:: Description of the task ::
Output the data below only from the line containing "Bürgerservice" up to and including the line containing "תוצאות החיפוש בגוגל", exact and with the pictures left out.

Records from a data source
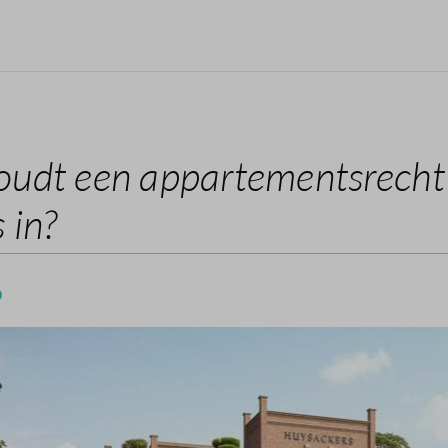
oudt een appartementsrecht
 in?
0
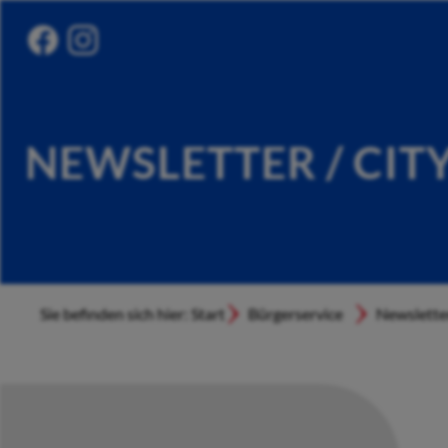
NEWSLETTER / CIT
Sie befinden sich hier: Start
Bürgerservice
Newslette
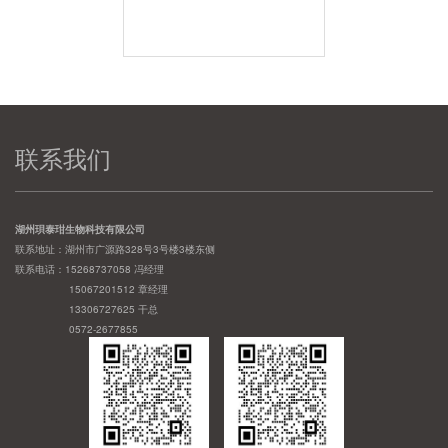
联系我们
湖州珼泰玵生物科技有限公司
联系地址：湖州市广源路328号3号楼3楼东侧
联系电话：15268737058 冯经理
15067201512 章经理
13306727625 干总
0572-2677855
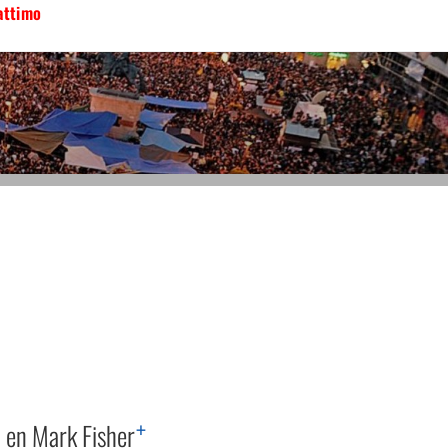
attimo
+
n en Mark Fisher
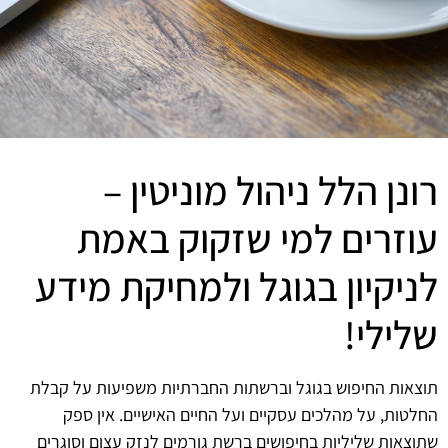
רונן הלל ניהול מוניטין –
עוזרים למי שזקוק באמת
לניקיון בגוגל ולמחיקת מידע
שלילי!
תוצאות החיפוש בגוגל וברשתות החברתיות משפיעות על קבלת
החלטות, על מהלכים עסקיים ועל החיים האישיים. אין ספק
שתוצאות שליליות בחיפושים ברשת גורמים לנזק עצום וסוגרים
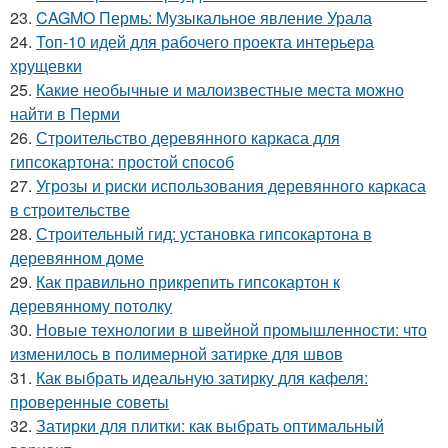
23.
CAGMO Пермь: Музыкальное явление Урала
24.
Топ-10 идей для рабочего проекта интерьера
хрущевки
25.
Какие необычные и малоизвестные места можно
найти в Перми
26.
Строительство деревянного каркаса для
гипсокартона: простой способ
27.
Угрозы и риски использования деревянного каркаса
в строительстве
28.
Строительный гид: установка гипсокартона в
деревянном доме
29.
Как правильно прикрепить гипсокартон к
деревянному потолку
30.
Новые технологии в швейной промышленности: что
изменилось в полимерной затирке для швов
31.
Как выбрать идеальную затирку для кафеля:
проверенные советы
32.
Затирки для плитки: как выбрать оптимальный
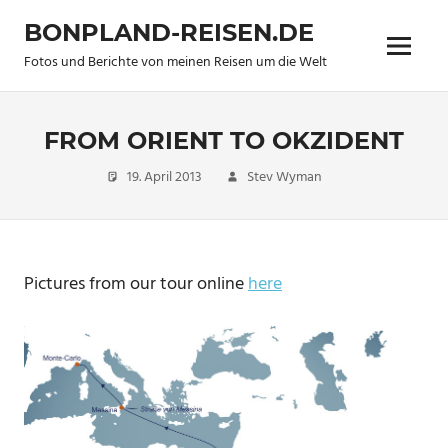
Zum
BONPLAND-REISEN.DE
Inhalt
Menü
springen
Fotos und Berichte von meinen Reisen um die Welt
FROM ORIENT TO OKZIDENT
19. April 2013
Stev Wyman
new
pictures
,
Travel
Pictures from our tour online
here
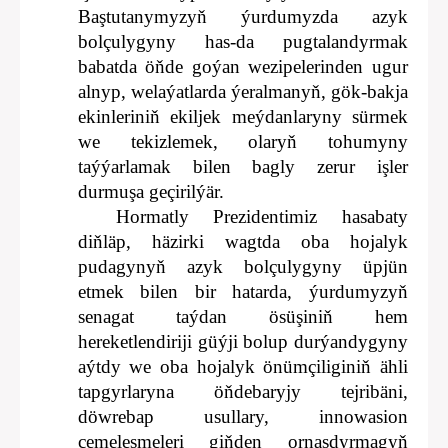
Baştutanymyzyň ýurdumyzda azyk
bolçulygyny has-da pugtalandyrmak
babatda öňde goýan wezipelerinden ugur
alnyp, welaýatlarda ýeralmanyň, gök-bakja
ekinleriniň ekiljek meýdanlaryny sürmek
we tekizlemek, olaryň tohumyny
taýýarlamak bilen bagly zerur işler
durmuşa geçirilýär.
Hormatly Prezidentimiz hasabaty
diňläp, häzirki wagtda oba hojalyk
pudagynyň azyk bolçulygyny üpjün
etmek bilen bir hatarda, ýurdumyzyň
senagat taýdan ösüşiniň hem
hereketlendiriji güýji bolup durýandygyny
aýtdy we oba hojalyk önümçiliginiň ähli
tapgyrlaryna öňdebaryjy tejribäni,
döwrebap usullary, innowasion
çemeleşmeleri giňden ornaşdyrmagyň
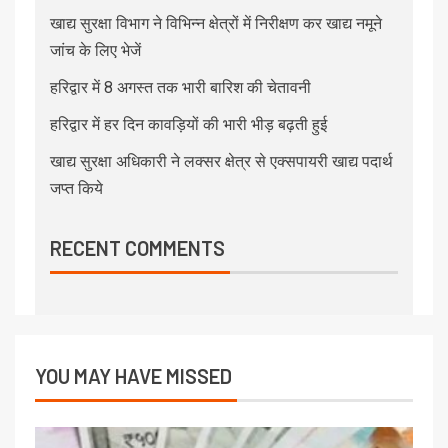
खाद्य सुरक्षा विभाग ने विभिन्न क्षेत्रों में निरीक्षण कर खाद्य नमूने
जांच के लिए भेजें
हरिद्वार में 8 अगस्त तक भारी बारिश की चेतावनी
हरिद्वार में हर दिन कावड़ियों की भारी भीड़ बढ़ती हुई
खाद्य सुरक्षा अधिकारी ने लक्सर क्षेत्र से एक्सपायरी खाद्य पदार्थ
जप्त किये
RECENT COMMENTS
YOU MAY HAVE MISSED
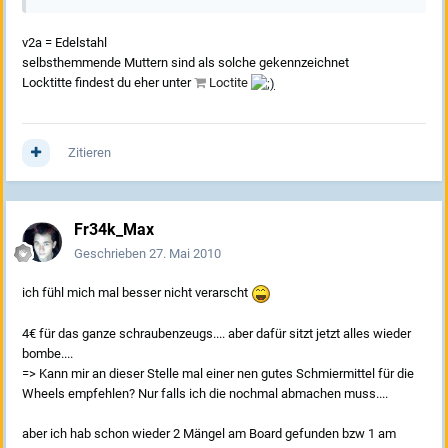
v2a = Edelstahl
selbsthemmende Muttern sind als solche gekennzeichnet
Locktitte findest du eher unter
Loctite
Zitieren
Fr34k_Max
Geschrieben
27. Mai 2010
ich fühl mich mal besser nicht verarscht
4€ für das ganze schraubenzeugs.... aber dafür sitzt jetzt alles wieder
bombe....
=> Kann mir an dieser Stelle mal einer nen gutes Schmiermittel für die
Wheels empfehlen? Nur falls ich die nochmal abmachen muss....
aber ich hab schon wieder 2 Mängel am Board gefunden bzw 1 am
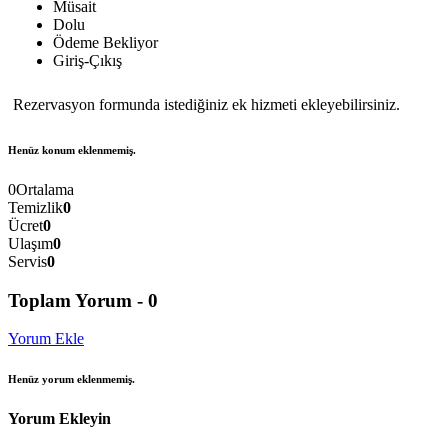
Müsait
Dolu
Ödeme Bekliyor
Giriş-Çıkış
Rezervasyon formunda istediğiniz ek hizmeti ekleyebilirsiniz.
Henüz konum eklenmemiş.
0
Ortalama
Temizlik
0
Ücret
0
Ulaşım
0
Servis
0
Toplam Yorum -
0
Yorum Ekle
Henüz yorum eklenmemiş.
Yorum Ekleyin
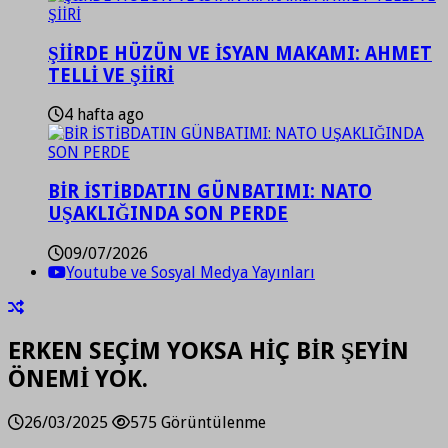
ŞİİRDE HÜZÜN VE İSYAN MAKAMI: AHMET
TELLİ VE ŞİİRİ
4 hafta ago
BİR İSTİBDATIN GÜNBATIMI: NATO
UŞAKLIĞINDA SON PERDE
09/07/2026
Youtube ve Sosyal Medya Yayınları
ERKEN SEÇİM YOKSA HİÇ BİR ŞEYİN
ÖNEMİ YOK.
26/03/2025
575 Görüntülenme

---

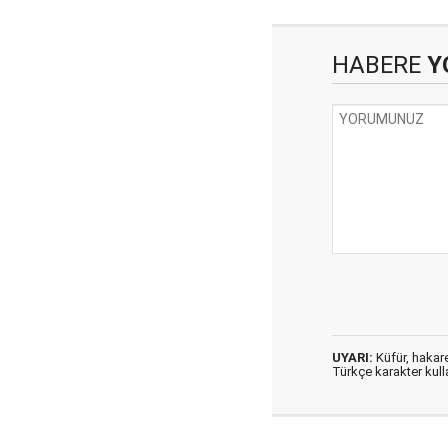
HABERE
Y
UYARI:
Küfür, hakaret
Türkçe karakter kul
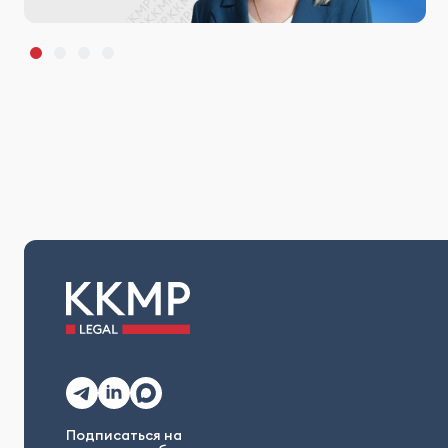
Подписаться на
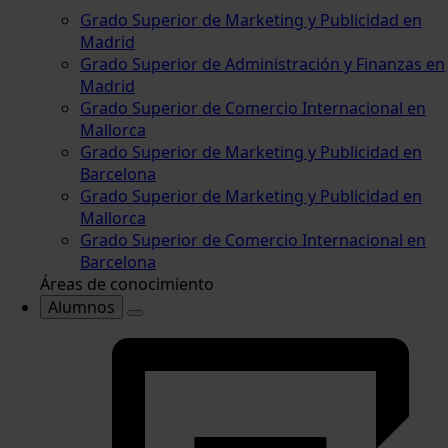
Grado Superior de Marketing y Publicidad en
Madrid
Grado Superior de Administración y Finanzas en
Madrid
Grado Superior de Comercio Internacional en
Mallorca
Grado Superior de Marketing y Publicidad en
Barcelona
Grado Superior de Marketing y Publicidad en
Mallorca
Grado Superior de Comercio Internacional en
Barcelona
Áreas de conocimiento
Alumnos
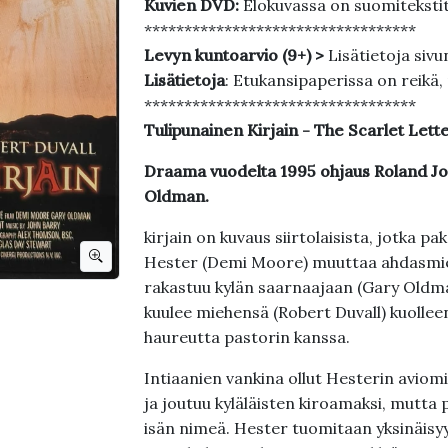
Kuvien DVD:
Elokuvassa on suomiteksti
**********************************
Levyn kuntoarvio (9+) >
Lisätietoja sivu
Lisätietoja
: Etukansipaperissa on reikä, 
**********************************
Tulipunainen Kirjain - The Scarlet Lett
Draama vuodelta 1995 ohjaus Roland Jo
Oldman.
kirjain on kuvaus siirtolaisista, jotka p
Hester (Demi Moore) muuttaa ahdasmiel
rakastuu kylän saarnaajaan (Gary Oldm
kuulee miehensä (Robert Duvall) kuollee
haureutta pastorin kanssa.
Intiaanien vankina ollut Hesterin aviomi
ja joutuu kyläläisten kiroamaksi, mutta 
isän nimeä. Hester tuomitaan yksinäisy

...

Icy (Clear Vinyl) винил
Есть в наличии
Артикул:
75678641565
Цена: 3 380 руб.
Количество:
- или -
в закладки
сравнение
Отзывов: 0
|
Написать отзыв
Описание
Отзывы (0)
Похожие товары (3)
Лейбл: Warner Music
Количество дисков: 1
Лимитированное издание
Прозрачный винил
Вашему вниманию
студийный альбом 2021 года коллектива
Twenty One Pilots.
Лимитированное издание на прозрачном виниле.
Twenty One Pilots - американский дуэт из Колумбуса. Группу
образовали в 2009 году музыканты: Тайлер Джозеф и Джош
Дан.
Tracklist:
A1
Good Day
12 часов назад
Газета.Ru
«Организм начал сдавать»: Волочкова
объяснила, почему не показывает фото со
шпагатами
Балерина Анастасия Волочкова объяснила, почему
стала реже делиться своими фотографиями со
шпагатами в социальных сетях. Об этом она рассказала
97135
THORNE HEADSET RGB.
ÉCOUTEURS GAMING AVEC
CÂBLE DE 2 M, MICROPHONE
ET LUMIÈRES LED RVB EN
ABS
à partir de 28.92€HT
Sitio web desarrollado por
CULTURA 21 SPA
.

:: Answer to the exercise ::
Bürgerservice
Newslette
联系我们
湖州珼泰玵生物科技有限公司
联系地址：湖州市广源路328号3号楼3楼东侧
联系电话：15268737058 冯经理
15067201512 章经理
13306727625 干总
0572-2677855
attimo
+
n en Mark Fisher
רונן הלל ניהול מוניטין –
עוזרים למי שזקוק באמת
לניקיון בגוגל ולמחיקת מידע
שלילי!
תוצאות החיפוש בגוגל וברשתות החברתיות משפיעות על קבלת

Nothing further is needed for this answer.